Cette décision suscite une vie polémique. La philosophe Elisabeth Badinter s'est déclarée "ulcérée" par cette décision. Elle a déclaré avoir "honte" pour la justice française.
Le PS a dénoncé un jugement "atterrant" qui "bafoue le droit des femmes à disposer de leur corps et à vivre, librement, comme les hommes, leur sexualité", et le PCF l'a qualifiée de "scandaleuse". L'association Ni putes ni soumises a évoqué de son côté une "régression", exprimant son amertume "de savoir qu'en France la virginité peut être considérée comme une 'qualité essentielle'" et a réclamé un changement législatif.
A lire également le billet Honte au TGI de Lille ! de Dominique BOY-MOTTARD, conseillère générale du 7ième canton à Nice, qui estime que "l’argumentation juridique importe peu" et conclut en citant les propos d'Elisabeth Badinter exprimés sur France Inter .
À contre-courant des réactions indignées des mouvements féministes, associations antiracistes et laïques mais aussi de l'UMP, Rachida Dati a jugé que «le fait d'annuler un mariage est aussi un moyen de protéger la personne qui souhaite peut-être se défaire du mariage».
La ministre a par ailleurs fait valoir que «cette jeune fille a souhaité également, sans doute, se séparer assez rapidement». Elle a en outre rappelé que les époux concernés étaient tous les deux «d'accord». Ces questions ont un écho tout particulier pour Rachida Dati qui a eu à les éprouver à titre personnel. En effet, elle a fait annuler son propre mariage, «décidé sans le vouloir», selon ses propos dans le livre Je vous fais juge, qu'elle a publié chez Grasset en 2007.
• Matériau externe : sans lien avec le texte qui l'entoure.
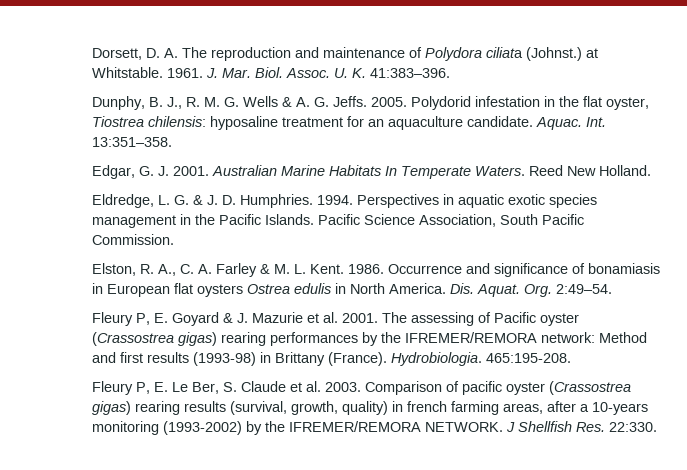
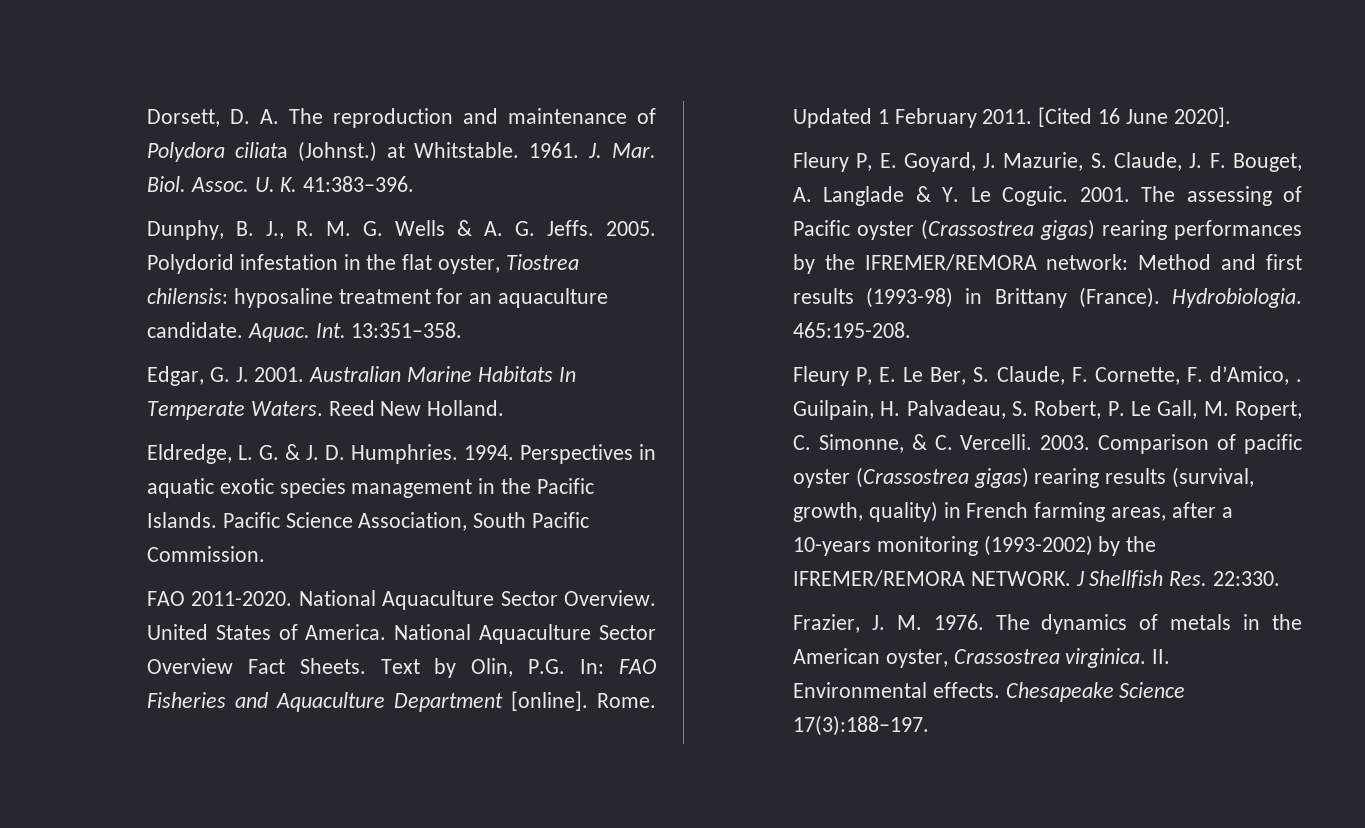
[91,263,660,277] [91,283,612,297] [91,312,338,326] Elston, R. A., C. A. Farley & M. L. Kent. 1986. Occurrence and significance of bonamiasis in European flat oysters Ostrea edulis in North America. Dis. Aquat. Org. 2:49–54. // Fleury P, E. Goyard & J. Mazurie et al. -> [146,590,656,610] [146,624,656,644] [146,658,656,678] [146,691,656,712] [792,107,1231,128] [792,152,1302,172] [792,186,1069,206] FAO 2011-2020. National Aquaculture Sector Overview. United States of America. National Aquaculture Sector Overview Fact Sheets. Text by Olin, P.G. In: FAO Fisheries and Aquaculture Department [online]. Rome. Updated 1 February 2011. [Cited 16 June 2020]. // Fleury P, E. Goyard, J. Mazurie, S. Claude, J. F. Bouget, A. Langlade & Y. Le Coguic.
[240,381,321,392] Claude et al. -> [996,366,1302,385] [792,400,1302,420] [792,434,1033,453] Claude, F. Cornette, F. d’Amico, . Guilpain, H. Palvadeau, S. Robert, P. Le Gall, M. Ropert, C. Simonne, & C. Vercelli.
[406,401,447,412] french -> [966,502,1029,518] French
(657, 427) none -> [792,614,1302,634] [792,648,1171,668] [792,682,1186,702] [792,715,929,736] // Frazier, J. M. 1976. The dynamics of metals in the American oyster, Crassostrea virginica. II. Environmental effects. Chesapeake Science 17(3):188–197.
A contre-courant également Maitre Eolas estime dans son billet N'y a-t-il que les vierges qui puissent se marier ? que :
Ce jugement ne dit absolument pas que le mariage d'une femme non vierge est nul, ni que la virginité est une qualité essentielle de la femme. Il dit ceci et rien d'autre. Madame Y… a menti à Monsieur X… sur un point qu'elle savait très important pour lui. Elle savait que si Monsieur X… avait su la vérité, il ne l'aurait probablement pas épousé. Et d'en tirer les conséquences légales que lui demandent les deux époux dans ce qui après tout est leur vie.
Là où les indignés des micros se muent tous en Tartuffe, c'est quand on se demande ce qu'il serait advenu en cas de rejet de la demande. Ces époux seraient-ils restés mariés et auraient-ils vécu heureux avec beaucoup d'enfants ? Non, ils auraient divorcé. Par consentement mutuel, puisqu'ils étaient d'accord pour se séparer. Consentement mutuel qui exclut que soient abordés les raisons du divorce. Donc dissolution du mariage, mais l'honneur est sauf : on ne saurait pas pourquoi.
Quant à moi, je rejoins l'un des 500 commentaires (au moment où j'écris) du billet de Maître Eolas qui souligne que l'obsession croissante de la virginité n'est pas prope aux musulmans. Il ne faudrait tout même pas oublier la religion catholique qui n'est pas en reste sur le sujet. Au-delà du jugement du TGI de Lille que Maître Eolas a parfaitement résumé, c'est cette obsession croissante de la virginité qui est déplorable.
L'article 14 de la déclaration de principes du Parti Socialiste qui énonce que Le Parti socialiste est féministe et agit en faveur de l’émancipation des femmes. est plus que jamais d'actualité.